Recorded information: Begin

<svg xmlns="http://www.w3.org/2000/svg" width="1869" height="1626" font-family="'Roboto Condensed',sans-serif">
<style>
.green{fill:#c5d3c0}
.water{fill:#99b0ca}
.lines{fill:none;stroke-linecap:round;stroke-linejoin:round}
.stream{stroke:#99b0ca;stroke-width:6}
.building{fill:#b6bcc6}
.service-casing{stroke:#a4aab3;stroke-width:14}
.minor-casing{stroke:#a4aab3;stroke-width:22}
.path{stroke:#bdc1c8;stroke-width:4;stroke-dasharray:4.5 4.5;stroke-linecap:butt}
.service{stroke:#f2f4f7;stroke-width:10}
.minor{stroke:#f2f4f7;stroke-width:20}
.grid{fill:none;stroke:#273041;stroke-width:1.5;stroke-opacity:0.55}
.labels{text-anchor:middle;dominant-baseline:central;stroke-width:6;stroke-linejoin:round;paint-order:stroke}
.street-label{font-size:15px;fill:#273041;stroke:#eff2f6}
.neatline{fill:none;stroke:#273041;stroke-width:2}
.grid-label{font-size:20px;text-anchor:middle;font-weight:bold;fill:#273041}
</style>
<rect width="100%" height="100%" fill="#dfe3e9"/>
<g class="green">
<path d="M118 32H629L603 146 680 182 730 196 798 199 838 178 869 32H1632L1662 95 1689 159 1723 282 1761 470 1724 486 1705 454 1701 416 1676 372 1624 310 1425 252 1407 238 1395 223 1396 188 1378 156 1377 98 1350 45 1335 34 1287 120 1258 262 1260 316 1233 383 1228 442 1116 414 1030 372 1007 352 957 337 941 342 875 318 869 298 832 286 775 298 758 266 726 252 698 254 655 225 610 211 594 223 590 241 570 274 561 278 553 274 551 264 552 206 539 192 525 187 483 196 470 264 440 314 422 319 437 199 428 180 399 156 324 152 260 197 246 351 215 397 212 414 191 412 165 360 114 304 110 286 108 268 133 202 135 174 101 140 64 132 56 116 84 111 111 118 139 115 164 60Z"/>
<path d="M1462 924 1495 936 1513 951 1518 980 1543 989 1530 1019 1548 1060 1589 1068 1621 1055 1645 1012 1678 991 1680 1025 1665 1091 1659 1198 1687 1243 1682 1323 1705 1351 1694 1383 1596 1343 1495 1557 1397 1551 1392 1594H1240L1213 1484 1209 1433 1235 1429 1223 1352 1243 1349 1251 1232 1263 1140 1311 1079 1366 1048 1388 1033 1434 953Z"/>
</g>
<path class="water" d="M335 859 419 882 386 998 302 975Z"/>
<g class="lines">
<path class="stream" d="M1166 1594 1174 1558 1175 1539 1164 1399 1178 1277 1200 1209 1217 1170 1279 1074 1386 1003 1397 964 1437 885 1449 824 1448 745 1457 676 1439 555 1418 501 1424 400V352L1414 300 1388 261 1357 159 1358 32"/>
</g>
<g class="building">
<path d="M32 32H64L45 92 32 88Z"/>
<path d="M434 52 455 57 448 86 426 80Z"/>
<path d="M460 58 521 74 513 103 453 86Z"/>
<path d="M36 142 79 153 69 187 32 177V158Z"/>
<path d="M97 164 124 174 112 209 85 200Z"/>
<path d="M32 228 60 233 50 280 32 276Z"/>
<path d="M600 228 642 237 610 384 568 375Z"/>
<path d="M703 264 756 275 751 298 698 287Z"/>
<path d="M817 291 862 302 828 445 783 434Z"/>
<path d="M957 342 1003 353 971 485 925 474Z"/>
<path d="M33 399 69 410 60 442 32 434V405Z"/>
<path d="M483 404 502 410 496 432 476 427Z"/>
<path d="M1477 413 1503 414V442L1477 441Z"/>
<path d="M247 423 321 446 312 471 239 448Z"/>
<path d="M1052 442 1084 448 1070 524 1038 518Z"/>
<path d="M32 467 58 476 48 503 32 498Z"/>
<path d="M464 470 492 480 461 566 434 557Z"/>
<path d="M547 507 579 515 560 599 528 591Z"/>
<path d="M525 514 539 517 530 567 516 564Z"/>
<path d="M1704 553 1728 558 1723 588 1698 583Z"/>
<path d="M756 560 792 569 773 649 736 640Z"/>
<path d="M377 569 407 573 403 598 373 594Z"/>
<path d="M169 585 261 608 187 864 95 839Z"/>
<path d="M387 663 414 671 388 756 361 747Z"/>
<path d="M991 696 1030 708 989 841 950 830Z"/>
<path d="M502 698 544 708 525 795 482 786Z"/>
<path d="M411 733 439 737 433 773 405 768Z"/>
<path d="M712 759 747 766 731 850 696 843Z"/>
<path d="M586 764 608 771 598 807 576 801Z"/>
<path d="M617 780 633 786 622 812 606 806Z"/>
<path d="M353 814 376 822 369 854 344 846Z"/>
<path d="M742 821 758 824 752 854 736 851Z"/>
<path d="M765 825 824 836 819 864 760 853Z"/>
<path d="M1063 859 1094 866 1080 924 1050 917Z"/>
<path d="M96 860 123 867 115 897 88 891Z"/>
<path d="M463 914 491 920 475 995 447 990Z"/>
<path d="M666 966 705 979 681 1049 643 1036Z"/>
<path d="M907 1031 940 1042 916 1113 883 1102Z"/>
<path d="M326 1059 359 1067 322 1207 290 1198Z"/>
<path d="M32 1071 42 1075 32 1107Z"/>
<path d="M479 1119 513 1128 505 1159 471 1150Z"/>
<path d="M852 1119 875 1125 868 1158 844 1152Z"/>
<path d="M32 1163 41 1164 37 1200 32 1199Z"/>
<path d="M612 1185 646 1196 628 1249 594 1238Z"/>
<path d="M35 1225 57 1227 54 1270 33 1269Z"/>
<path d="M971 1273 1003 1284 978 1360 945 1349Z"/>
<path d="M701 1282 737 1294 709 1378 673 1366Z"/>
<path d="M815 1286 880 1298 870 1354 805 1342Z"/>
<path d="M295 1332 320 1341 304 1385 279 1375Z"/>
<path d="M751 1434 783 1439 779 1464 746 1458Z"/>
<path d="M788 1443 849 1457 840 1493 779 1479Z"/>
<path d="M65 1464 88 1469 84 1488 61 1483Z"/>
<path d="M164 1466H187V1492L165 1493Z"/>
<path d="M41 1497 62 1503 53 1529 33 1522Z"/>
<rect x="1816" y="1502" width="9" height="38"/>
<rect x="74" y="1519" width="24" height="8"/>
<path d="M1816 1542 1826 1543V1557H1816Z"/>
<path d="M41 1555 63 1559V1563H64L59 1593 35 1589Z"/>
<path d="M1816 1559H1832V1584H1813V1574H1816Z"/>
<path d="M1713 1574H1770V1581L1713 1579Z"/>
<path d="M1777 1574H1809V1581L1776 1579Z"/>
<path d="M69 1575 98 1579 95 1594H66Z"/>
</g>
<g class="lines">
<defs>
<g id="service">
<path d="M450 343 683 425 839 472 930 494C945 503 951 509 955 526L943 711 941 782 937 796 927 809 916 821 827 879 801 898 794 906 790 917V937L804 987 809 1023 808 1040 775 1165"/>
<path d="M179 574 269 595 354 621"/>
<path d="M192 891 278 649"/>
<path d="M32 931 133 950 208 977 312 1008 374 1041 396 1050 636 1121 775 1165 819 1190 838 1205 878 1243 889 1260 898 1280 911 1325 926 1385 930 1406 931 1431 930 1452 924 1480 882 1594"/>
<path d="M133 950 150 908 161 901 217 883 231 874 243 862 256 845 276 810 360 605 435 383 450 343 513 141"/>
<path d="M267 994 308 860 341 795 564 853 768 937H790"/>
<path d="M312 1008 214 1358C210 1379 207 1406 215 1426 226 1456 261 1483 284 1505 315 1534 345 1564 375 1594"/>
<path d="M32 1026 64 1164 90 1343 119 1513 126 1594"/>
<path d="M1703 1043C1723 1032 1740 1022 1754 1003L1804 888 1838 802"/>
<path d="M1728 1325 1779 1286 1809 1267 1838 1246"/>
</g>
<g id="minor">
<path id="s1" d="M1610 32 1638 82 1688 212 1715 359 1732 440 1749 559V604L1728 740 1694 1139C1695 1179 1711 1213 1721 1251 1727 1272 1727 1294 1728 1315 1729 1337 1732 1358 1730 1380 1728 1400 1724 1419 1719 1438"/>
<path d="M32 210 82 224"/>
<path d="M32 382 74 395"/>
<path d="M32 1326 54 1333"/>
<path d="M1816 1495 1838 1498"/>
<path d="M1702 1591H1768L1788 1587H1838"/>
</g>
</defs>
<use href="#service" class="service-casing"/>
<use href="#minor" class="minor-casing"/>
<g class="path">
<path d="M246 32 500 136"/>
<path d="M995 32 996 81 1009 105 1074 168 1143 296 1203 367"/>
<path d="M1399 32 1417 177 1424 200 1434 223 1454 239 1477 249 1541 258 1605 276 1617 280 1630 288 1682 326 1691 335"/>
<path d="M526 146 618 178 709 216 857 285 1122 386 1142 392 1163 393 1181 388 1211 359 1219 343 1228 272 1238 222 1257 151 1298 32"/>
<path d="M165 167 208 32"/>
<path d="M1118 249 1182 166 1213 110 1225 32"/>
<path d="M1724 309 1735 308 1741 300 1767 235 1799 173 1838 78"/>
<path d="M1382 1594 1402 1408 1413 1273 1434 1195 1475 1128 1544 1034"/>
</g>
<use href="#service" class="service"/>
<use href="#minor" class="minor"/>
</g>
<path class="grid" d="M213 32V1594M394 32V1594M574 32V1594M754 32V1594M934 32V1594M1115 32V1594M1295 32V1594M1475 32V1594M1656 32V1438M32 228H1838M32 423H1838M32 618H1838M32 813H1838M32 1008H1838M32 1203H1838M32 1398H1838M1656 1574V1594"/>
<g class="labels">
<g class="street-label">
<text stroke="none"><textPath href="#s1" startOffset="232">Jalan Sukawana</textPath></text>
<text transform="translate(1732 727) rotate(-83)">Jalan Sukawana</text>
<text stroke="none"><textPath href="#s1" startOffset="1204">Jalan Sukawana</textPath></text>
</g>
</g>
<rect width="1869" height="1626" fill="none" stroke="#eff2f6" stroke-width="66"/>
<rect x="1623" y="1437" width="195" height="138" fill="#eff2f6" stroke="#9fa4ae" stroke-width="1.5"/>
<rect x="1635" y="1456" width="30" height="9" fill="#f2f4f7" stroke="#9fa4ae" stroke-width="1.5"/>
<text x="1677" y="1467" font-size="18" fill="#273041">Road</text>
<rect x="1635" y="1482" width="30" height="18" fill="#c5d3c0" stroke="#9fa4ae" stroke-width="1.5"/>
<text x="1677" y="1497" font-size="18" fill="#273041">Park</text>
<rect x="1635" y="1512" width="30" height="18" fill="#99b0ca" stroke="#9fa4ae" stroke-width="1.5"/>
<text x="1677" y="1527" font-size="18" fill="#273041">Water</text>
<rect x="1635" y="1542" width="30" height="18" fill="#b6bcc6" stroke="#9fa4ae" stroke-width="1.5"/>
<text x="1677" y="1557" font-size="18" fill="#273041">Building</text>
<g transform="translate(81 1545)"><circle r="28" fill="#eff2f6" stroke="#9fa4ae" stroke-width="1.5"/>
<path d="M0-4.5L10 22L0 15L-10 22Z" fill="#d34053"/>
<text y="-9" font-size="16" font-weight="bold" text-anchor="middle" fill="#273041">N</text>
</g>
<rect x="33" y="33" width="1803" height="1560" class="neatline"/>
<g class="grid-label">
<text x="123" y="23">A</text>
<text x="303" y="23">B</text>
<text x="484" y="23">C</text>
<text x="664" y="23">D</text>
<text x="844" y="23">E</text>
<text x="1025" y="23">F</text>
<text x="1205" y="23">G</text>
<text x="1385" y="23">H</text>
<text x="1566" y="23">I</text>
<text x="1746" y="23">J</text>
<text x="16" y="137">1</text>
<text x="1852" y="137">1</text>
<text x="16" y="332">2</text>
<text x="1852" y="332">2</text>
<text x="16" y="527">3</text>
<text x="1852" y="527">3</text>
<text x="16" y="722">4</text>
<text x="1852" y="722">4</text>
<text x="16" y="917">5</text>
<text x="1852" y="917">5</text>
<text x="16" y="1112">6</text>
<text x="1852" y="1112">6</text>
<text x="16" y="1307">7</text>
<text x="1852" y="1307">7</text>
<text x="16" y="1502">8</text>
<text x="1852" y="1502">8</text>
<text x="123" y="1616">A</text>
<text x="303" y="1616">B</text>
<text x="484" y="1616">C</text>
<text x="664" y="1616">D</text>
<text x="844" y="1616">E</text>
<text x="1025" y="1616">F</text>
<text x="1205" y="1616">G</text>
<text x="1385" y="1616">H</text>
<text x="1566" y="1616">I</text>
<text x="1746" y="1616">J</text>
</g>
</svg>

Recorded information: End

_Prompt_: Gather up the lines containing the word "casing" from these records and copy them.

_Written answer_:
.service-casing{stroke:#a4aab3;stroke-width:14}
.minor-casing{stroke:#a4aab3;stroke-width:22}
<use href="#service" class="service-casing"/>
<use href="#minor" class="minor-casing"/>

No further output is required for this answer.